I am looking for an easy argument to show that for $x:=(x_1,..., x_n)\in k^n$ and $k$ an algebraically closed field $$\mathfrak m_x:=(T_1-x_1,... , T_n-x_n)\subseteq k[T_1,..., T_n]$$ is a maximal ideal.
Note that I am trying to show this in order to prove Hilbert's Nullstellensatz, so I can't use it in the answer.
On
The map $\varphi\colon k[T_1,\dots,T_n]\to k[T_1,\dots,T_n]$ given by $T_i\mapsto T_i+x_i$ is a ring isomorphism and $\varphi(\mathfrak{m}_x)=\mathfrak{m}_0$, so it's sufficient to see that $\mathfrak{m}_0$ is maximal.
Consider $\psi\colon k[T_1,\dots,T_n]\to k$ given by $\psi(T_i)=0$. It is clear that $\mathfrak{m}_0\subseteq\ker\psi$ and that $\ker\psi$ is maximal.

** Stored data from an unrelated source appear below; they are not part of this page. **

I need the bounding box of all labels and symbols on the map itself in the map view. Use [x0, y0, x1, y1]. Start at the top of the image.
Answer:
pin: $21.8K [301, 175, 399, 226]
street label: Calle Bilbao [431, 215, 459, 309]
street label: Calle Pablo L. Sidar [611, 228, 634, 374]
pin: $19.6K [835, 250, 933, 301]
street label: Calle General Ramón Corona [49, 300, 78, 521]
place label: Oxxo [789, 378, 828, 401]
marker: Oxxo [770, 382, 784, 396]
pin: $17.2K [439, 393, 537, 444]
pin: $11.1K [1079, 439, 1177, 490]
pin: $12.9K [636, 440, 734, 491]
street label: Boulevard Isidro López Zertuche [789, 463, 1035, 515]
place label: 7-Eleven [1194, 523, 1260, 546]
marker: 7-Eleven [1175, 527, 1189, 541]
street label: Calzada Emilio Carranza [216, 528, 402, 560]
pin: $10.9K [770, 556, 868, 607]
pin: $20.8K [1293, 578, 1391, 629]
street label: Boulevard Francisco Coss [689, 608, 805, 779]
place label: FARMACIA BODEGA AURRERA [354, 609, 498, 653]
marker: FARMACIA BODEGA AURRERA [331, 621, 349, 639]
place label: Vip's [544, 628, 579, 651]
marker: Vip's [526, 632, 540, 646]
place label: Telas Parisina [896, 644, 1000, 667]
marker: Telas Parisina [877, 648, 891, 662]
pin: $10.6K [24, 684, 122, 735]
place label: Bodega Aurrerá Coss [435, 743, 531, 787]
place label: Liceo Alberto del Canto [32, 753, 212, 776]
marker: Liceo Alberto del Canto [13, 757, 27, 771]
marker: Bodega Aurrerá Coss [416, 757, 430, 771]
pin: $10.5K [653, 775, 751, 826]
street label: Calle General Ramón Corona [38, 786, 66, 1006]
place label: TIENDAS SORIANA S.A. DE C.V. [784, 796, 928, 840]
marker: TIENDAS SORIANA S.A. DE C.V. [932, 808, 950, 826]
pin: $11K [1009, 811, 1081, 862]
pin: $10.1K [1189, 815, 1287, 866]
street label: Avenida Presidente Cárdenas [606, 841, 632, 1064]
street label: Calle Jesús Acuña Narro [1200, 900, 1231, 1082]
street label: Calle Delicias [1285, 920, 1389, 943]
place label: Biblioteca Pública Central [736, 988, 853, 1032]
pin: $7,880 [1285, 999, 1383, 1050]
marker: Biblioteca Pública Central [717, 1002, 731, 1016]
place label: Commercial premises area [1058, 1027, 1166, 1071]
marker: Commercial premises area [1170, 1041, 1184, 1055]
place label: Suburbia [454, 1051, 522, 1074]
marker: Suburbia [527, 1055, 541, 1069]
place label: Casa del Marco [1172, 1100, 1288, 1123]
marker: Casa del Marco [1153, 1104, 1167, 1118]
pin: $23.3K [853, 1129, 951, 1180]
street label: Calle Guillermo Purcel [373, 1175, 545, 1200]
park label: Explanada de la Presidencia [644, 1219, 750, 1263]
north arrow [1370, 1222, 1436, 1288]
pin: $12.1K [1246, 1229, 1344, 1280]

Let $f(T_1,\dots,T_n)\in\ker\psi$. Then the constant term in $f$ is $0$, so $f\in\mathfrak{m}_0$.
It's the kernel of the evaluation map $k[T_1,\dots,T_n]\to k$, defined by $P\mapsto P(x_1,\dots,x_n)$. The image of this map is $k$ which is a field, so the kernel is maximal ideal.
Note that this has nothing to do with $k$ being algebraically closed. What the Nullstellensatz says is that all maximal ideals are of this form if $k$ is algebraically closed.